**What to do**
Repeat verbatim the lines of the data below, beginning with the line containing "1 Attestation, i.e., the" and continuing to the end.

____ Data for this exercise

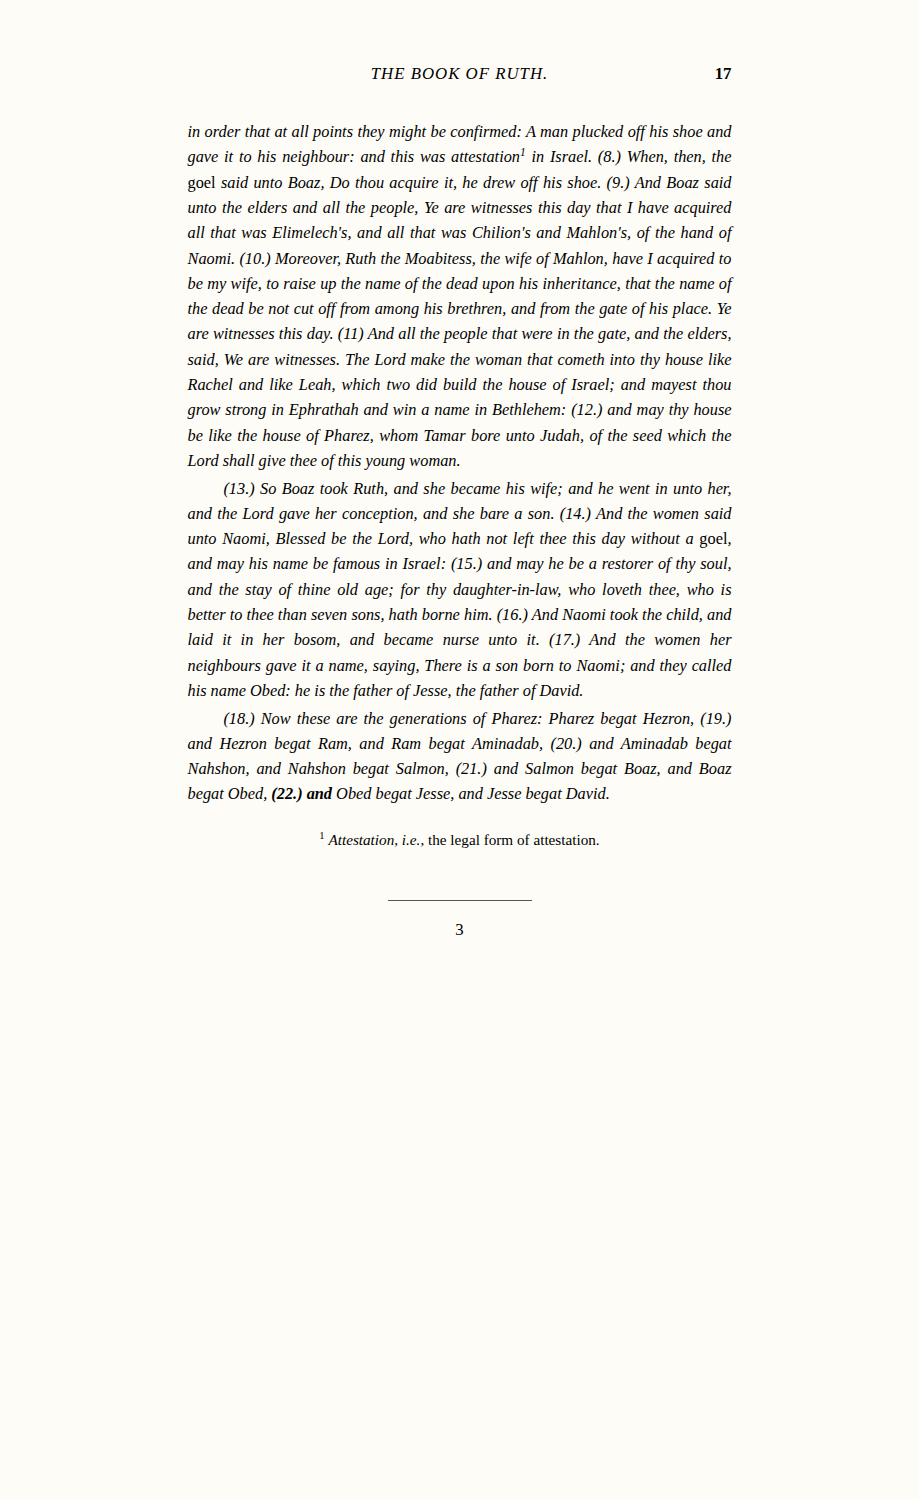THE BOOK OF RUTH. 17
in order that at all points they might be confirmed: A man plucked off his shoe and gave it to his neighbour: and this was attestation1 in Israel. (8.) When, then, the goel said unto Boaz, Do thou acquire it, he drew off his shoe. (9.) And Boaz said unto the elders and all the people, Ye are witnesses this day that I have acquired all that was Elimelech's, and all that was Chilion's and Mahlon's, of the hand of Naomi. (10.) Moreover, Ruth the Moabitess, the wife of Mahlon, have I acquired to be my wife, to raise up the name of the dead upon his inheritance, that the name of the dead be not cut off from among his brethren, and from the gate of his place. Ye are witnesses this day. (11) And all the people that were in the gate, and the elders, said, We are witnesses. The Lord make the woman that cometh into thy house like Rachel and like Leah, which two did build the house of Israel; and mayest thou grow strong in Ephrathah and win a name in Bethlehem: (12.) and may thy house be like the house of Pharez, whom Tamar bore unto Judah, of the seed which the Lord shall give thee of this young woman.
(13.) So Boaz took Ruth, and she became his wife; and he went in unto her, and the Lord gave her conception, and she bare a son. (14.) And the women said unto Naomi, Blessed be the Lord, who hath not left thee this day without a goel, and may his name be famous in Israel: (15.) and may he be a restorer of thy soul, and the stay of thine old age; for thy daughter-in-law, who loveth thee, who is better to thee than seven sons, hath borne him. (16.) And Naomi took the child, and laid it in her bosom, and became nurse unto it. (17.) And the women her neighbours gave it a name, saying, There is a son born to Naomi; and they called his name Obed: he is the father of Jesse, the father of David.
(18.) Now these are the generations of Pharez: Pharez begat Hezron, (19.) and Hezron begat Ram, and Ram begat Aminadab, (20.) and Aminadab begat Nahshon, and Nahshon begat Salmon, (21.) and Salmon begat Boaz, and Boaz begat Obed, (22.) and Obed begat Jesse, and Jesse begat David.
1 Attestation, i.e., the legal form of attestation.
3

________

**The completed task**
1 Attestation, i.e., the legal form of attestation.
3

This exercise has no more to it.